General and administrative expenses primarily include expenses for employees not directly working on research and development (including share-based payment), as well as services related to management, the business development of the Company and its subsidiary in the US.
Operating expenses by nature :
In thousands of Euro - IFRS rules |
06/30/2016 |
06/30/2015 |
||
Cost of goods sold | (755) | (663) | ||
Payroll expense | (8,440) | (4,172) | ||
External charges | (10,423) | (6,832) | ||
Taxes | (138) | (25) | ||
Depreciation, amortization & provisions | (307) | (166) | ||
Operating expenses | (20,063) | (11,858) |
External expenses represent the largest expenditure item with nearly 52% of total operating expenses. They amounted to 10.4 million euros in 2016 compared to 6.8 million euros for the same period in 2015. The acceleration of clinical and preclinical developments explains this increase and reflects the progress of our portfolio.
Personnel costs represents the second significant area of expenses with 42% of total operating expenses. The increase of 4.2 million euros to 8.4 million euros reflects firstly the increase in staff and, secondly, the incentive policy in bonus shares implemented for the benefit of all staff at the end of last year. Under IFRS, share-based payments are recognized at the fair value of the equity instruments and represent an amount of 2.1 million euros at June 30, 2016 (compared to 0.3 million euros at June 30, 2015).

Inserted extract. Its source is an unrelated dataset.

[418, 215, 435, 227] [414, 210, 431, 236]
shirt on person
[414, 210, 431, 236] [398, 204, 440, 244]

Excluding these elements that have no impact in French GAAP, nor on the cash position of the Company, personnel expenses amounted to 6.3 million euros (compared to 3.9 million euros in the first half of 2015) reflecting mainly enrollment growth of 33% between the two periods.
Balance sheet items
In thousands of Euro - IFRS rules |
06/30/2016 |
12/31/2015 |
||
Net cash and cash equivalents | 60,899 | 72,062 | ||
Total assets | 86,668 | 88,095 | ||
Equity | 44,564 | 47,052 | ||
Financial Debt | 6,260 | 838 |
On June 30, 2016, the amount of cash and cash equivalents held by the Company amounted to 60.9 million euros compared to 72.1 million euros at December 31, 2015.
Consolidated shareholders' equity decreased from 47.1 million euros at end December 2015 to 44.6 million euros at end June 2016, mainly reflecting the negative result at the end of June 2016.
Financial liabilities in the amount of 6.3 million euros at June 2016, mainly related real estate loan used to finance the acquisition and renovation of the building in which its headquarters and its research center are located, amounting to 5.2 million euros, as well as refundable advances from the French Agency for Innovation (Bpifrance), for the insulin project.